Also, solo you can just pick up and go- No need to match schedules or make plans way in advance. Plans can change in a heartbeat and so it's nice to have the option of doing whatever you have to do.

...but time sure does go by faster with a partner.


That's a great article, btw... reminds me of why I get out there and makes me want to get out now and not come back for a while.


----------



## pedxing (Jun 29, 2005)

In the warmer months, I really love solo backpacking (although on trails its not really 100% solo).  The pace is entirely up to me and I can do a death march one day and swim most of the next day.

I'm not sure how tolerant I'm going to be about partners on long trips now that I've axquired a taste for solo.


----------



## sp1936 (Jun 30, 2005)

I like solo backpacking, and will be doing a solo trip in the Pemi next week. I worry more about forgetting to bring essential gear when I'm alone. I always use a checklist when packing.
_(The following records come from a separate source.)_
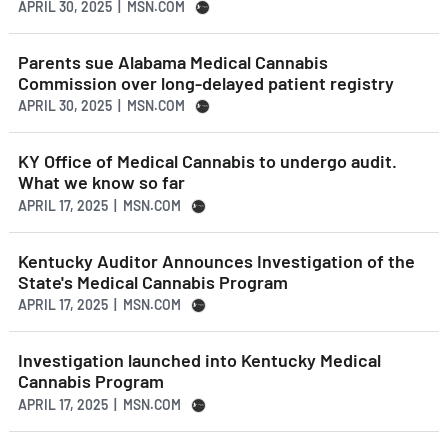
APRIL 30, 2025 | MSN.COM
Parents sue Alabama Medical Cannabis
Commission over long-delayed patient registry
APRIL 30, 2025 | MSN.COM
KY Office of Medical Cannabis to undergo audit.
What we know so far
APRIL 17, 2025 | MSN.COM
Kentucky Auditor Announces Investigation of the
State's Medical Cannabis Program
APRIL 17, 2025 | MSN.COM
Investigation launched into Kentucky Medical
Cannabis Program
APRIL 17, 2025 | MSN.COM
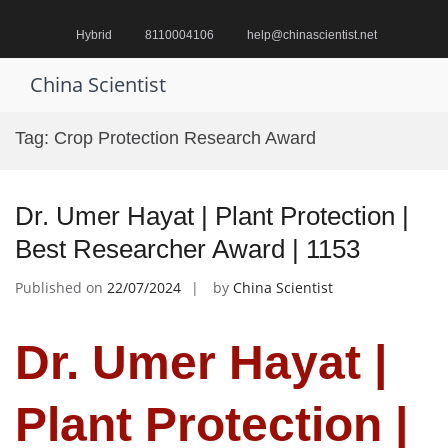
Skip
to
Hybrid
8110004106
help@chinascientist.net
content
China Scientist
Pr
M
Tag:
Crop Protection Research Award
fo
Mo
Dr. Umer Hayat | Plant Protection |
Best Researcher Award | 1153
Published on
22/07/2024
by
China Scientist
Dr. Umer Hayat |
Plant Protection |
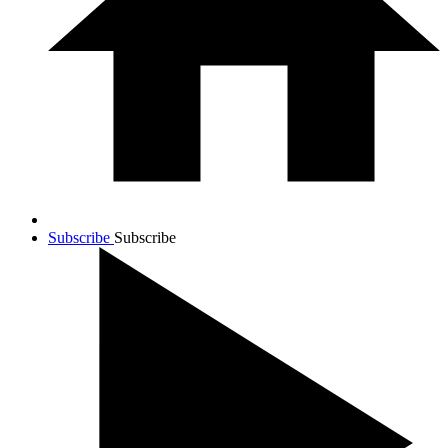
Subscribe
Subscribe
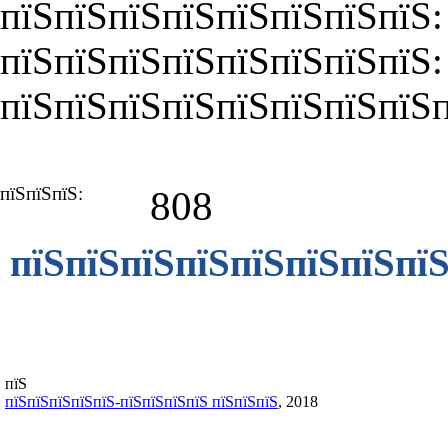
пїЅпїЅпїЅпїЅпїЅпїЅпїЅпїЅ:
пїЅпїЅпїЅпїЅпїЅпїЅпїЅпїЅ
пїЅпїЅпїЅпїЅпїЅпїЅпїЅпїЅп
пїЅпїЅпїЅ:
808
пїЅпїЅпїЅпїЅпїЅпїЅпїЅпїЅ
пїЅ
пїЅпїЅпїЅпїЅпїЅ-пїЅпїЅпїЅпїЅ пїЅпїЅпїЅ
, 2018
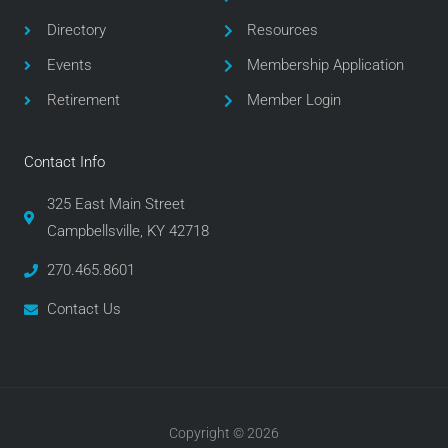
o
r
r
Directory
Resources
k
a
m
Events
Membership Application
Retirement
Member Login
Contact Info
325 East Main Street
Campbellsville, KY 42718
270.465.8601
Contact Us
Copyright © 2026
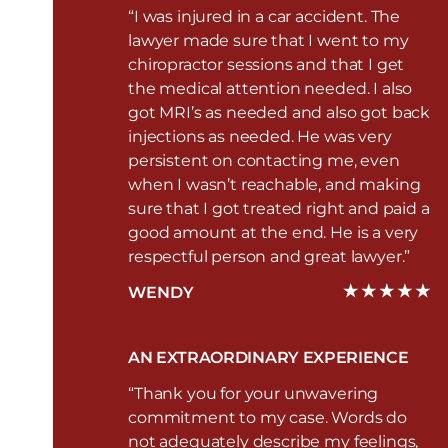
“I was injured in a car accident. The
lawyer made sure that I went to my
chiropractor sessions and that I get
the medical attention needed. I also
got MRI’s as needed and also got back
injections as needed. He was very
persistent on contacting me, even
when I wasn’t reachable, and making
sure that I got treated right and paid a
good amount at the end. He is a very
respectful person and great lawyer.”
WENDY
AN EXTRAORDINARY EXPERIENCE
“Thank you for your unwavering
commitment to my case. Words do
not adequately describe my feelings,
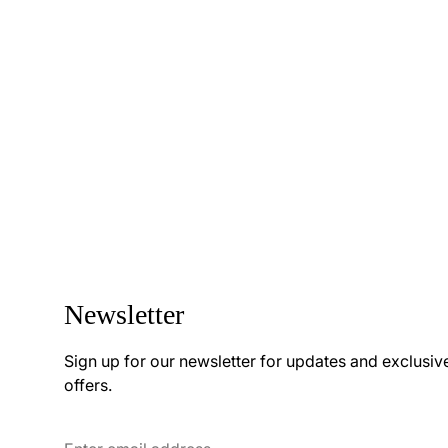
Newsletter
Sign up for our newsletter for updates and exclusiv
offers.
Enter
email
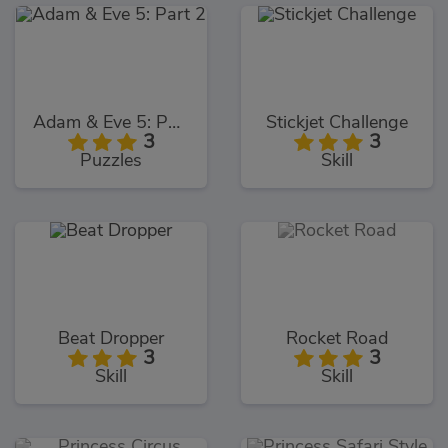
Adam & Eve 5: Part 2
Stickjet Challenge
3
3
Puzzles
Skill
Beat Dropper
Rocket Road
3
3
Skill
Skill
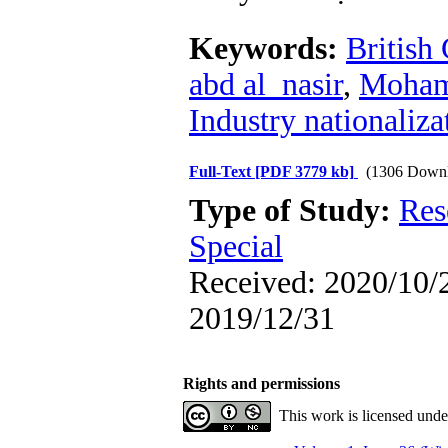
Keywords:
British
abd al_nasir
,
Moham
Industry nationaliza
Full-Text
[PDF 3779 kb]
(1306 Downl
Type of Study:
Res
Special
Received: 2020/10/2
2019/12/31
Rights and permissions
This work is licensed und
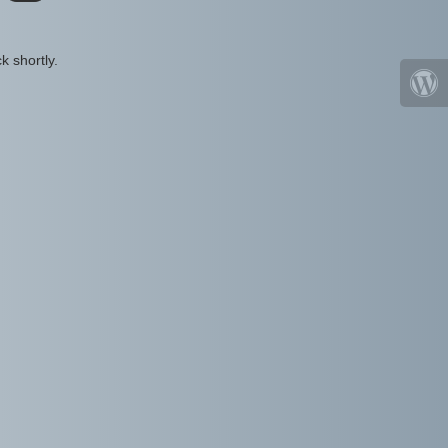
k shortly.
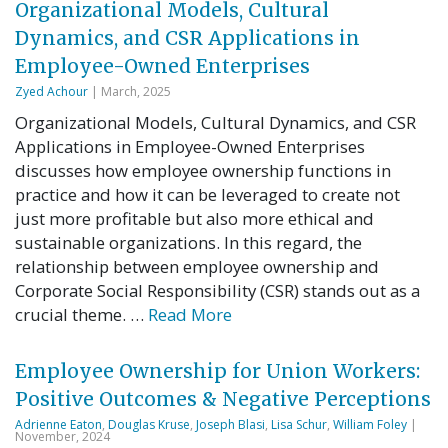
Organizational Models, Cultural
Dynamics, and CSR Applications in
Employee-Owned Enterprises
Zyed Achour
| March, 2025
Organizational Models, Cultural Dynamics, and CSR
Applications in Employee-Owned Enterprises
discusses how employee ownership functions in
practice and how it can be leveraged to create not
just more profitable but also more ethical and
sustainable organizations. In this regard, the
relationship between employee ownership and
Corporate Social Responsibility (CSR) stands out as a
crucial theme. …
Read More
Employee Ownership for Union Workers:
Positive Outcomes & Negative Perceptions
Adrienne Eaton
,
Douglas Kruse
,
Joseph Blasi
,
Lisa Schur
,
William Foley
|
November, 2024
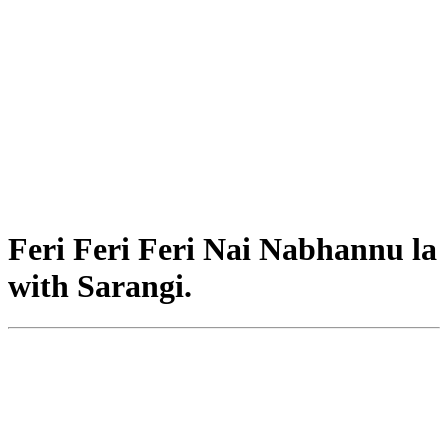
Feri Feri Feri Nai Nabhannu la
with Sarangi.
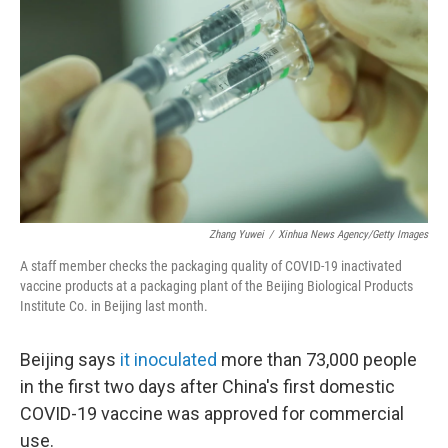
o
r
I
k
n
Zhang Yuwei
/
Xinhua News Agency/Getty Images
A staff member checks the packaging quality of COVID-19 inactivated
vaccine products at a packaging plant of the Beijing Biological Products
Institute Co. in Beijing last month.
Beijing says
it inoculated
more than 73,000 people
in the first two days after China's first domestic
COVID-19 vaccine was approved for commercial
use.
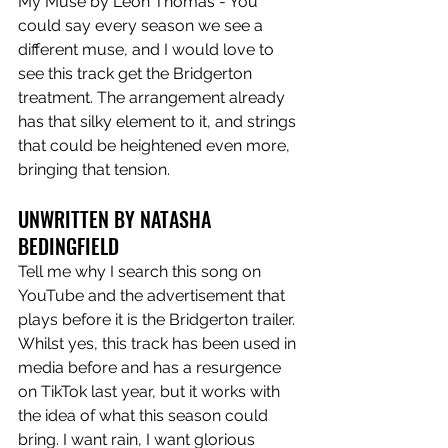
My Muse by Leon Thomas - You 
could say every season we see a 
different muse, and I would love to 
see this track get the Bridgerton 
treatment. The arrangement already 
has that silky element to it, and strings 
that could be heightened even more, 
bringing that tension.
UNWRITTEN BY NATASHA 
BEDINGFIELD  
Tell me why I search this song on 
YouTube and the advertisement that 
plays before it is the Bridgerton trailer. 
Whilst yes, this track has been used in 
media before and has a resurgence 
on TikTok last year, but it works with 
the idea of what this season could 
bring. I want rain, I want glorious 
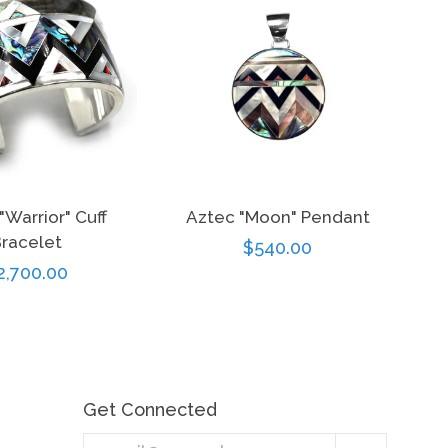
"Warrior" Cuff
Aztec "Moon" Pendant
racelet
Regular
$540.00
egular
2,700.00
price
rice
Get Connected
Enter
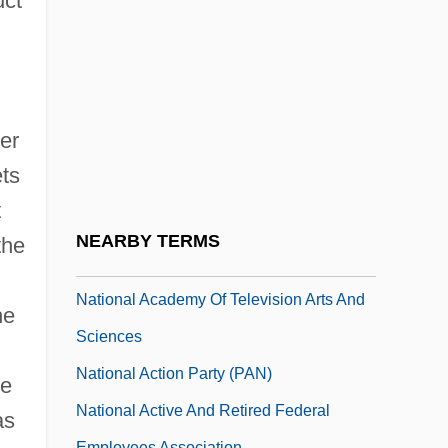
uct
Nation, Carry A.
Nation, Mark
Nation-State
National 4th Infantry (IVY) Division
ler
Association
ets
National Academic Advising Association
t
National Academies
NEARBY TERMS
the
National Academy Of Education
National Academy Of Television Arts And
he
Sciences
National Action Party (PAN)
he
National Active And Retired Federal
as
Employees Association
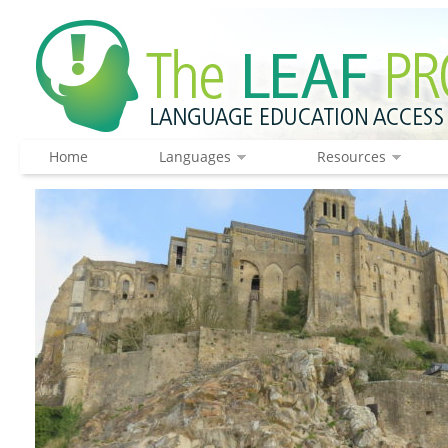
Home
Languages
Resources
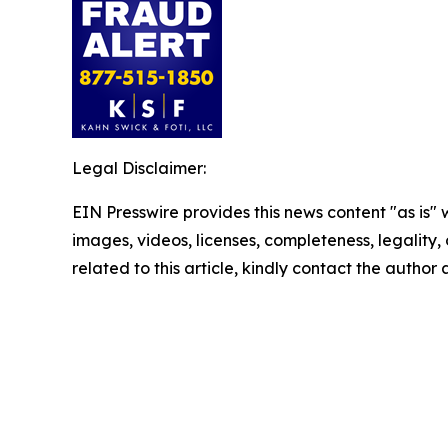
Legal Disclaimer:
EIN Presswire provides this news content "as is" 
images, videos, licenses, completeness, legality, o
related to this article, kindly contact the author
Of course, in the Whites in summer, you're never truly alone.

Steve


----------



## SilentCal (Jun 30, 2005)

Solo is great.  It's the perfect way to mellow your brainwaves.   Your responsible for yourself and can hike at whatever pace you want.  You can linger at the summits and just take it all in.   In the Whites you really never are solo though if you stick to the trails.  For true isolation,  you need to go off trail and find a little nook to yourself.


----------



## billski (Jul 8, 2005)

*Solo*

I'm too spontaneous and everyone else who runs in my circle is too "scheduled"


----------



## madman (Jul 9, 2005)

I for one dont enjoy solo. I get bored! I used to solo once in a while but that was when i could get out more often and only had week days off. Now I only get out a couple times a year [Backpacking]and I like to party a bit at nite. Mr Boston is good company but he dont say much. If I need to clear my head a couple hrs with the dog ,walking in the woods does the trick.


----------



## MichaelJ (Jul 10, 2005)

Solo is a fantastic way to get away and really unwind and relax. No stress, no worries, no thinking about anybody but yourself.

That said, while I've done plenty of solo backpacking and probably will again, I prefer having one or a few people with me because it pushes me. Sometimes my own pace is a bit lazy and I'm too tempted to stop too often. While that's not a bad thing, one of the reasons I hike is for the personal challenge, and having a group around really gives me more of a challenge.


----------



## twigeater (Jul 17, 2005)

I love solo backpacking.
Get to do my own thing on my own time, in my own way.

Plus, not all who play outdoors have the same reasons for being out there...


----------